A generic framework for on-demand, incrementalized computation.
Very much a WORK IN PROGRESS at this point. Ready for experimental use but expect frequent breaking changes.
This system is heavily inspired by adapton, glimmer, and rustc's query system. So credit goes to Eduard-Mihai Burtescu, Matthew Hammer, Yehuda Katz, and Michael Woerister.
The key idea of
salsa is that you define your program as a set of
queries. Every query is used like function
K -> V that maps from
some key of type
K to a value of type
V. Queries come in two basic
- Inputs: the base inputs to your system. You can change these whenever you like.
- Functions: pure functions (no side effects) that transform your inputs into other values. The results of queries is memoized to avoid recomputing them a lot. When you make changes to the inputs, we'll figure out (fairly intelligently) when we can re-use these memoized values and when we have to recompute them.
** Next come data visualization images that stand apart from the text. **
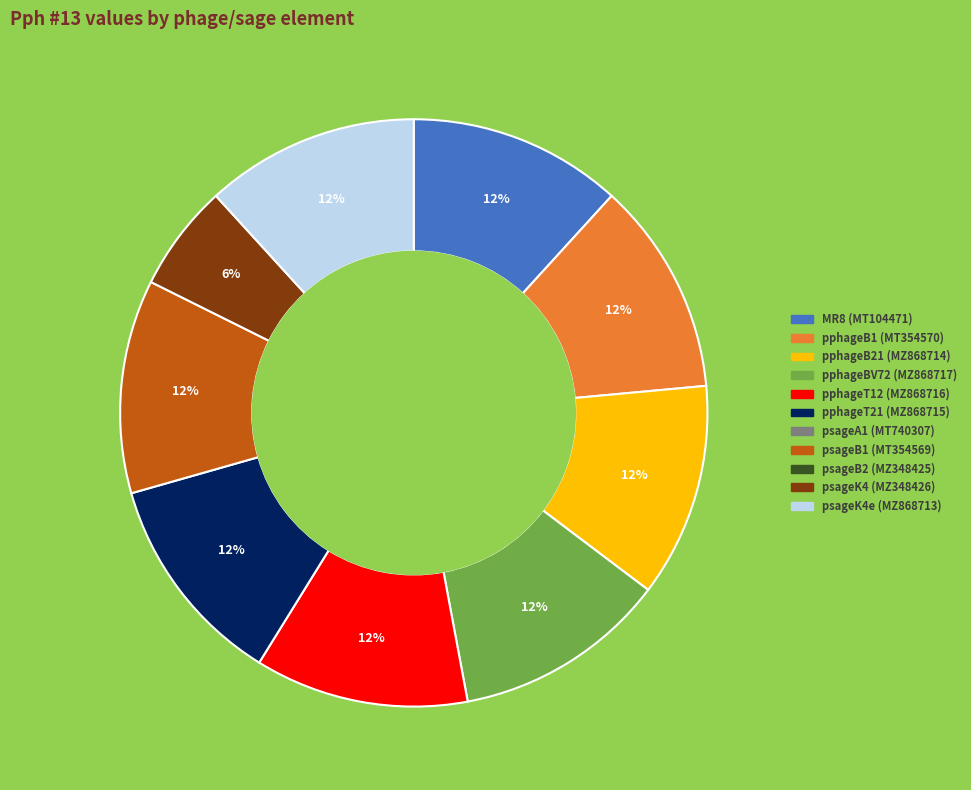

To the nearest percent, what is the average slice percentage?

11%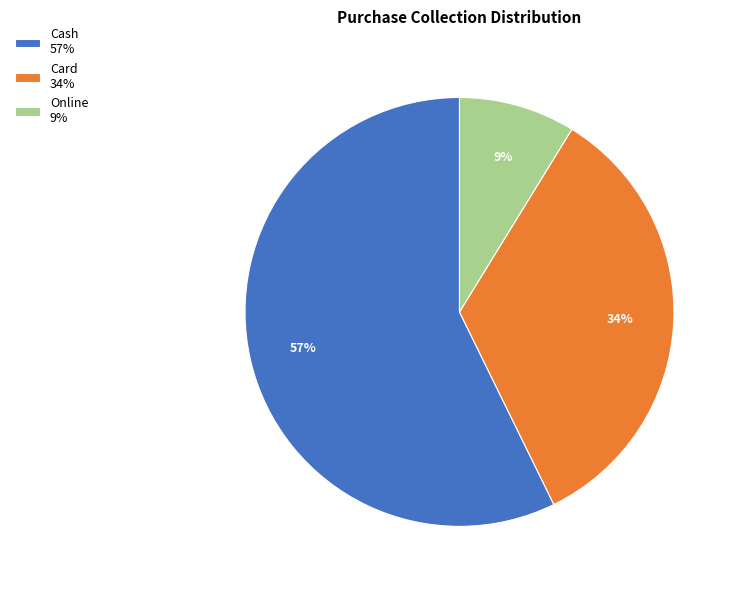

What percentage is the Cash slice, to the nearest percent?

57%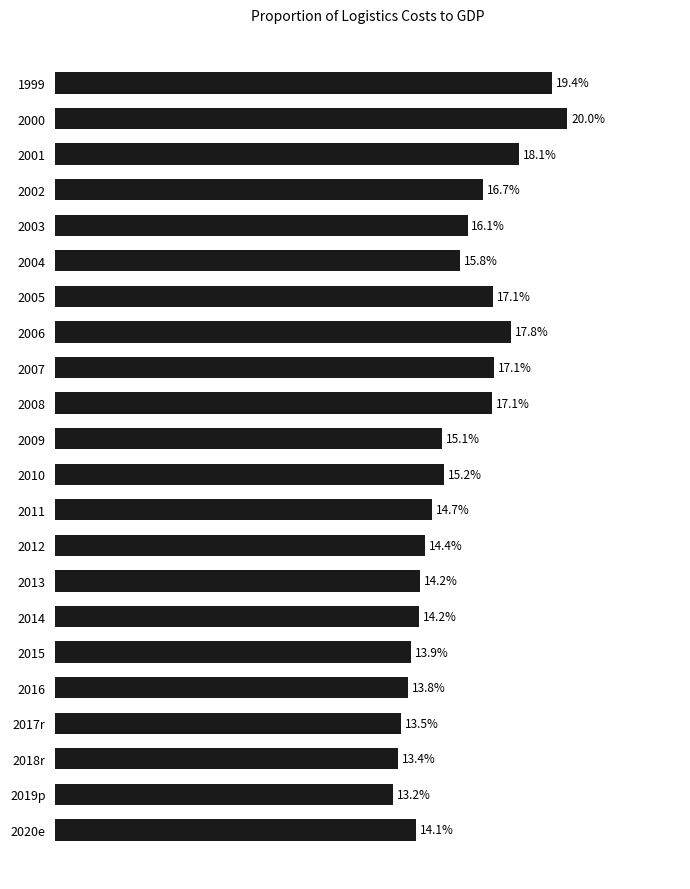

Which label corresponds to the smallest value in the chart?

2019p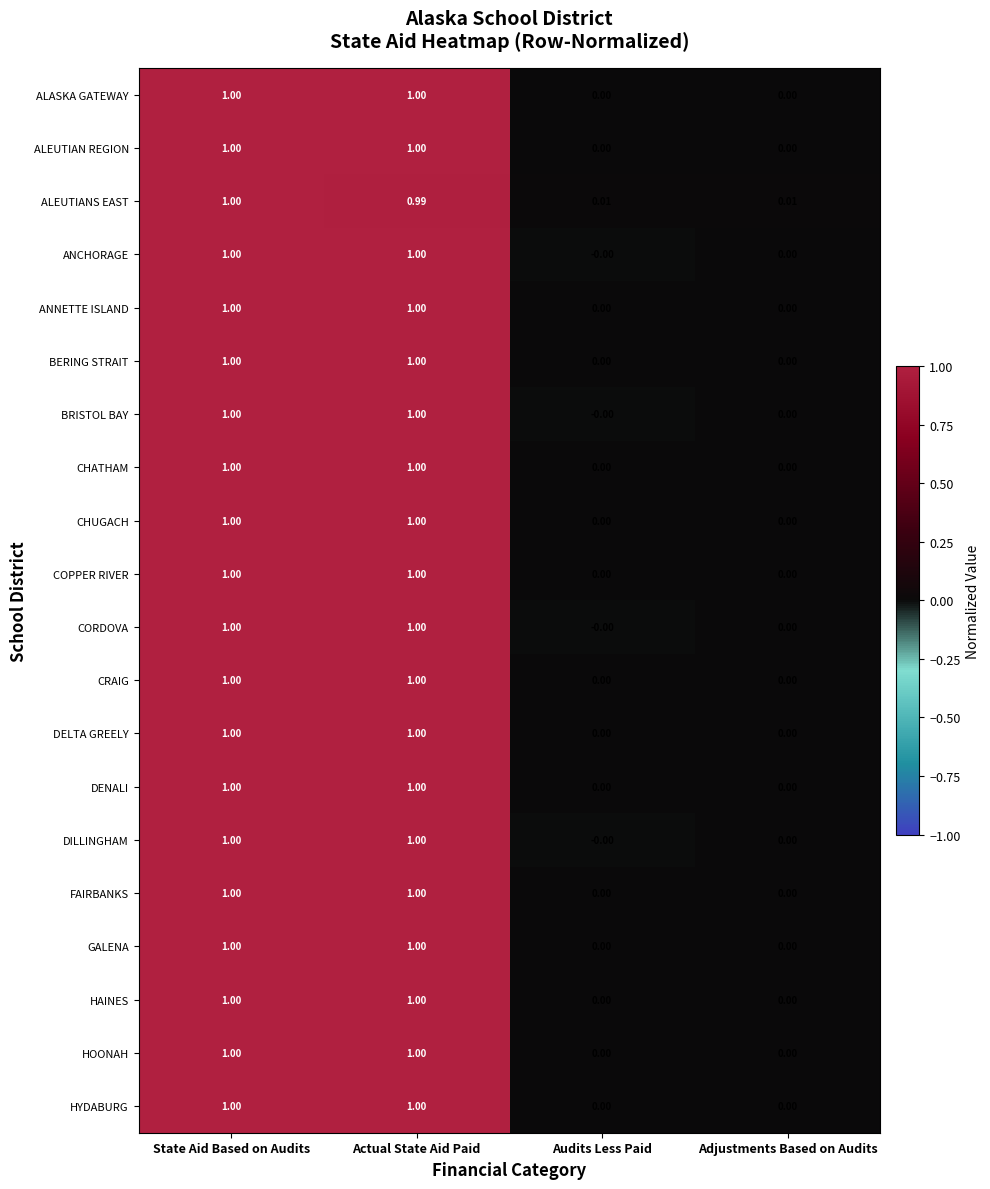

Is the value of ALEUTIAN REGION at Audits Less Paid greater than the value of BERING STRAIT at Actual State Aid Paid?

No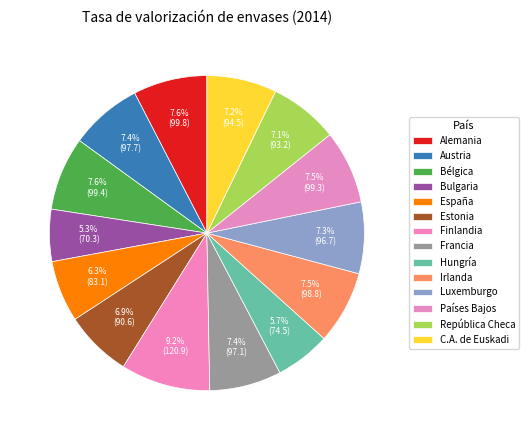

Which slice is the smallest?

Bulgaria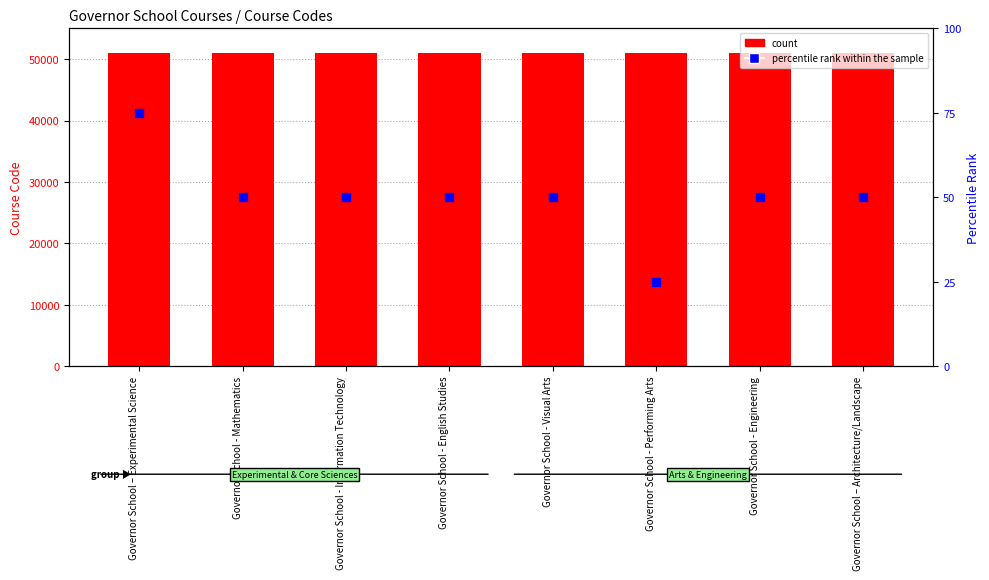

At how many categories does at least one series exceed 45011?

8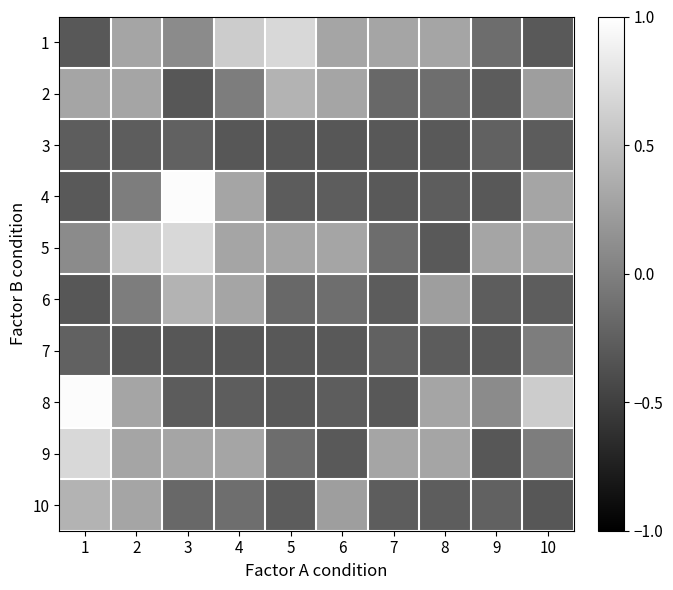

Which category has the highest value across all series?

3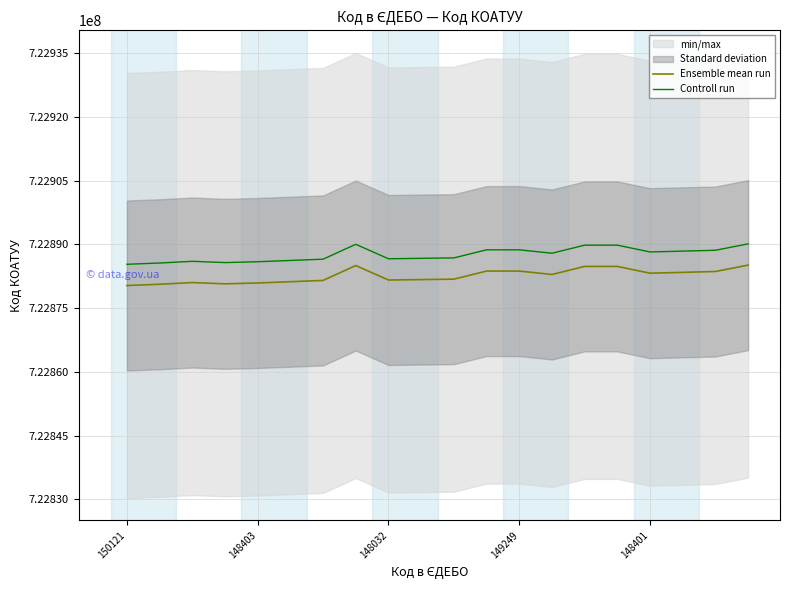

How many interior local peaks does the Ensemble mean run series have?

2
How to use Salsa in three easy steps
Using salsa is as easy as 1, 2, 3...
- Define one or more query groups that contain the inputs and queries you will need. We'll start with one such group, but later on you can use more than one to break up your system into components (or spread your code across crates).
- Define the query functions where appropriate.
- Define the database, which contains the storage for all the inputs/queries you will be using. The query struct will contain the storage for all of the inputs/queries and may also contain anything else that your code needs (e.g., configuration data).
Salsa requires at least Rust 1.30 (beta at the time of writing).